Art December 11, 2018

Actually, you'd just need a controller to sync and regulate the voltage, frequency and phase, but if the retarded Mark Edwards, a 56-year-old geography teacher in Memphis, Tennessee (the ad I saw admits it's a pseudonym) can't get the basic physics right, I don't expect him to try to provide any technical electrical engineering deals - if he doesn't understand Clausius and Thomsom, I doubt he has any concept of electrical and systems engineering.

My thought
October 12, 2018
Why the need for the long drawn out sales pitch? Scientists have been working for many years trying to figure out perpetual motion, none have been successful yet to my knowledge because one can not overcome heat and friction. The ad plays on emotions, the key to any sales pitch, people buy on emotion or thought of saving big money.

Power Efficiency Guide / Power Efficiency System - Just Nonsense
October 11, 2018

This is 100% scam and 0% reality. You can't create energy out of nothing - no input energy produces no output energy. The machine they describe would defy the laws of physics/engineering/nature, and you can research this subject by googling "Perpetual Energy".

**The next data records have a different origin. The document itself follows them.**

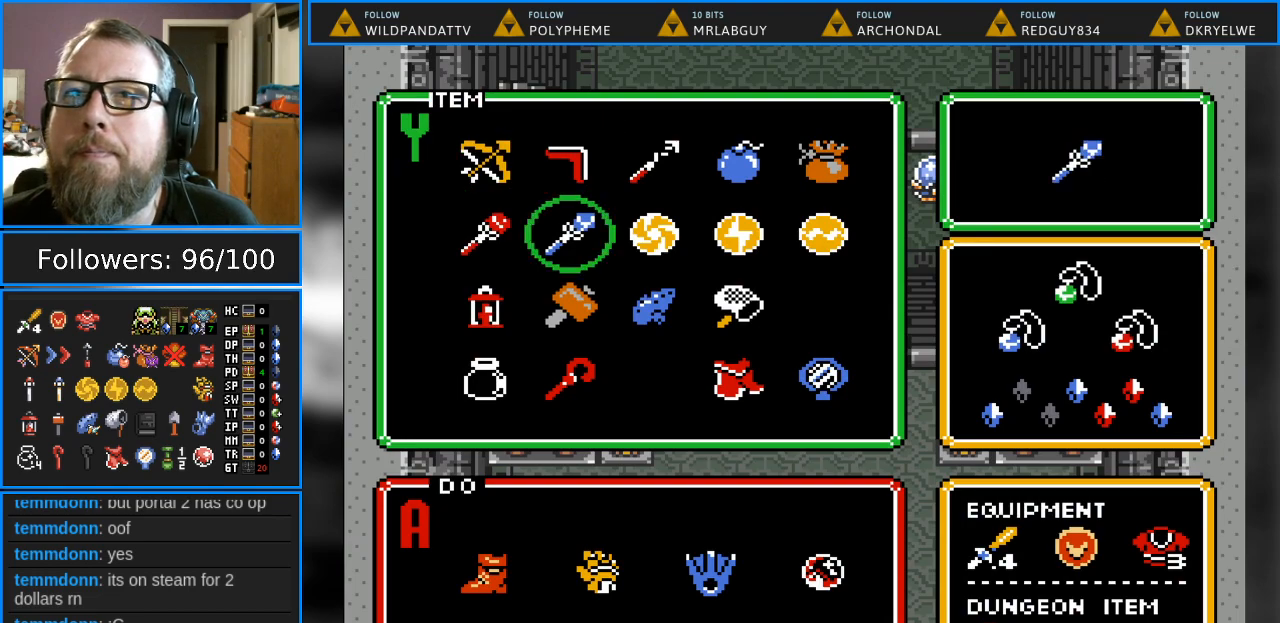
{"buttons": [], "events": [[33, "DPAD_DOWN", "down"], [150, "DPAD_DOWN", "up"], [150, "START", "down"], [333, "START", "up"]]}
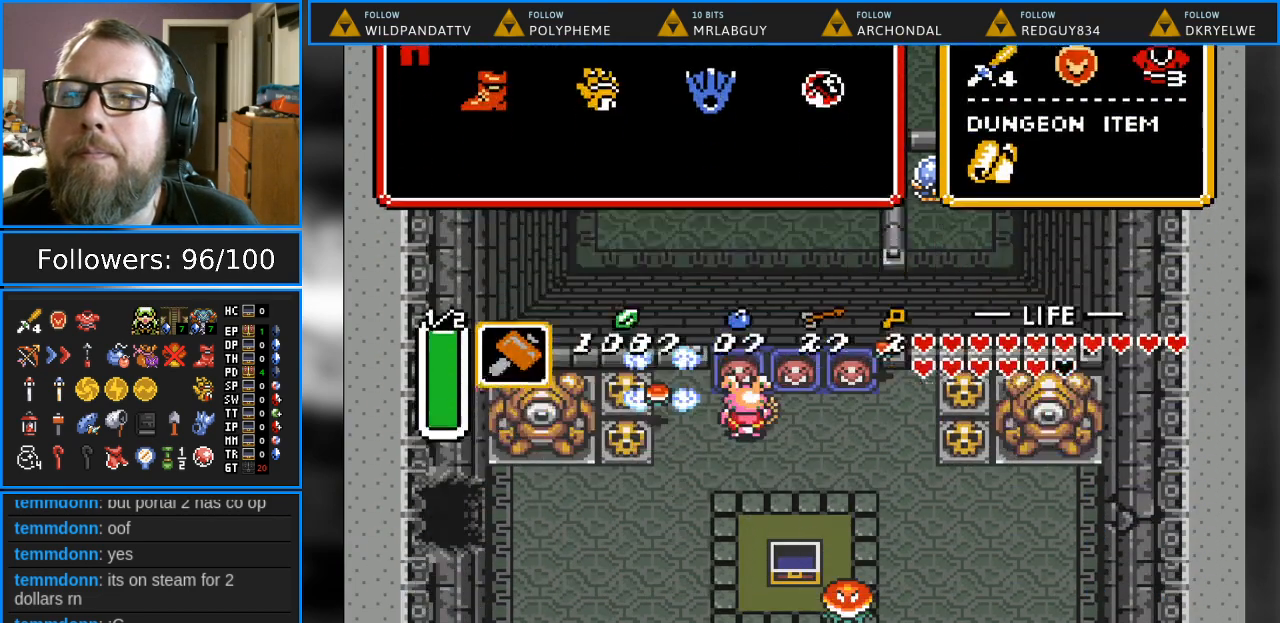
{"buttons": ["DPAD_UP"], "events": [[200, "DPAD_UP", "down"], [283, "Y", "down"], [450, "Y", "up"]]}
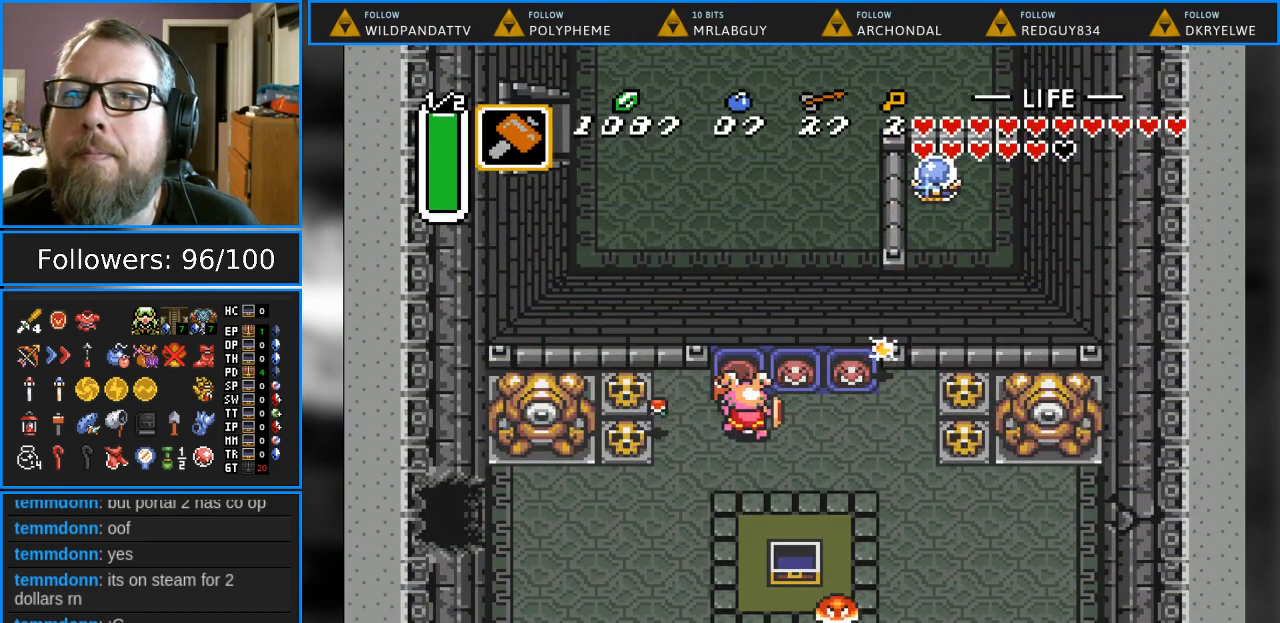
{"buttons": ["DPAD_UP"], "events": []}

The suggestion that you can build such an energy source is absurd, and to build it for $100 out of stuff lying around the house is even more absurd. Don't be a drip - don't send these crooks your hard earned $49 - it's just a scam.

Best wishes John Gipps

Better Sell
September 27, 2018
I don't believe it exists. If so, Use that $106 - build them and sell complete for $*** . Just name your price. Or at least offer that option for those people who want that option.

Boadh October 23, 2018

During the video which is padded with the usual scripted nonsense to reel you in, it claims a 75% discount from the $149 price - it doesn’t take an idiot to realise that this should be $37.50 or less as promised yet it is $49 which is in effect only a 67% discount - the financial lie is the one that seals the deal to not buy!

JTMusicwood January 05, 2019

No mention of how to regulate the flow of free electricity. Hello? How many volts does it take to electrocute a child or blow up a microwave n your wifes face? This modern Charleton Shyster would not know based on his arithmetic demo.